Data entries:
● ● ● ● ●

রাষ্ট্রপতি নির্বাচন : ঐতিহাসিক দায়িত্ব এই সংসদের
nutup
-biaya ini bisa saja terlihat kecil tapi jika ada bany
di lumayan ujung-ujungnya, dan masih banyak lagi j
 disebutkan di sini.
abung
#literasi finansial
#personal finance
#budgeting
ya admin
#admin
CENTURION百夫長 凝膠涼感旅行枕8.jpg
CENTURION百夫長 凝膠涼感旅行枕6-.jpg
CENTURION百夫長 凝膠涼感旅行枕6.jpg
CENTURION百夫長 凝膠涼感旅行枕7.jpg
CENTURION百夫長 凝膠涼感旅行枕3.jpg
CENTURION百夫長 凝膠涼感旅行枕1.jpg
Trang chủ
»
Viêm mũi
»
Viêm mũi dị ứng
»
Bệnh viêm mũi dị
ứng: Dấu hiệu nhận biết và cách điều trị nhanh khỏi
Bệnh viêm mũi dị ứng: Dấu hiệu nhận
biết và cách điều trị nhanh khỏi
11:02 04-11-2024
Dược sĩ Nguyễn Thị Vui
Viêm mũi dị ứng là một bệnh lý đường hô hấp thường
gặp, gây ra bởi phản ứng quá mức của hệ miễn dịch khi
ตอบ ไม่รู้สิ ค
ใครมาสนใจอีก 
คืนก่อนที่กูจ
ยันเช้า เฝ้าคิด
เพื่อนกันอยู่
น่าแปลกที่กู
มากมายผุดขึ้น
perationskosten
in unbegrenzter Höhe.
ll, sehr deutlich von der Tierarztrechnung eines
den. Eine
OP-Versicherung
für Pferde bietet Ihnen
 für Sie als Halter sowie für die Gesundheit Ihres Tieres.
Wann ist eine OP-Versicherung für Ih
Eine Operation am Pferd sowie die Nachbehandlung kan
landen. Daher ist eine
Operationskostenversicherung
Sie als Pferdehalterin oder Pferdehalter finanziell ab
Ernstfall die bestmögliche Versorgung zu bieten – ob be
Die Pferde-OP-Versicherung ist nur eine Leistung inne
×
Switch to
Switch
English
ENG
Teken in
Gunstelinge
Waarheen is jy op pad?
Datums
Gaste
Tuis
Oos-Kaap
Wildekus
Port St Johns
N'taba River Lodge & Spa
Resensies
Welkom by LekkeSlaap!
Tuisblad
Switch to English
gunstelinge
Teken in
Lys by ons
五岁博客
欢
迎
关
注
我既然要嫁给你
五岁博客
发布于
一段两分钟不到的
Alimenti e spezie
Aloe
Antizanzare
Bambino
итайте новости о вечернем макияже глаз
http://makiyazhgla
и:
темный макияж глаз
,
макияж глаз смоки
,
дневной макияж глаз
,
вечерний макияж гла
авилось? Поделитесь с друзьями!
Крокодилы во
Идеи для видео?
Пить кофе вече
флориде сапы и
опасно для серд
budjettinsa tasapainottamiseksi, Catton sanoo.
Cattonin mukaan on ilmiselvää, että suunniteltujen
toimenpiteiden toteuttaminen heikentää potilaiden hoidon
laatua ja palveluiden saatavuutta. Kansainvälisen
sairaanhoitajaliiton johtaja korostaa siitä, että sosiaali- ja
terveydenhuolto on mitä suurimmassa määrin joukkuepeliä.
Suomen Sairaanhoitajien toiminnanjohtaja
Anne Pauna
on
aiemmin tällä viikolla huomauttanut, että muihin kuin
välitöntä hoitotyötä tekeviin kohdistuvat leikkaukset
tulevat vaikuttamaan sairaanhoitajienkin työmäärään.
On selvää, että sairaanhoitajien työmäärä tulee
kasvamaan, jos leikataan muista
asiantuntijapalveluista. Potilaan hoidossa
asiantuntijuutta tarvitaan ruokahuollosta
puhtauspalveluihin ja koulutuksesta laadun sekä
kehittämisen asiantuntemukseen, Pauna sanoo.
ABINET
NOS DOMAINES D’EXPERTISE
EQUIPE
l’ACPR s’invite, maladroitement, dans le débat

● ● ● ● ●

Recast the rows as a numbered list, starting at the first line of the rows and ending at the line that contains "ứng: Dấu hiệu nhận biết", both included. Leave out any blank lines.

1. রাষ্ট্রপতি নির্বাচন : ঐতিহাসিক দায়িত্ব এই সংসদের
2. nutup
3. -biaya ini bisa saja terlihat kecil tapi jika ada bany
4. di lumayan ujung-ujungnya, dan masih banyak lagi j
5.  disebutkan di sini.
6. abung
7. #literasi finansial
8. #personal finance
9. #budgeting
10. ya admin
11. #admin
12. CENTURION百夫長 凝膠涼感旅行枕8.jpg
13. CENTURION百夫長 凝膠涼感旅行枕6-.jpg
14. CENTURION百夫長 凝膠涼感旅行枕6.jpg
15. CENTURION百夫長 凝膠涼感旅行枕7.jpg
16. CENTURION百夫長 凝膠涼感旅行枕3.jpg
17. CENTURION百夫長 凝膠涼感旅行枕1.jpg
18. Trang chủ
19. »
20. Viêm mũi
21. »
22. Viêm mũi dị ứng
23. »
24. Bệnh viêm mũi dị
25. ứng: Dấu hiệu nhận biết và cách điều trị nhanh khỏi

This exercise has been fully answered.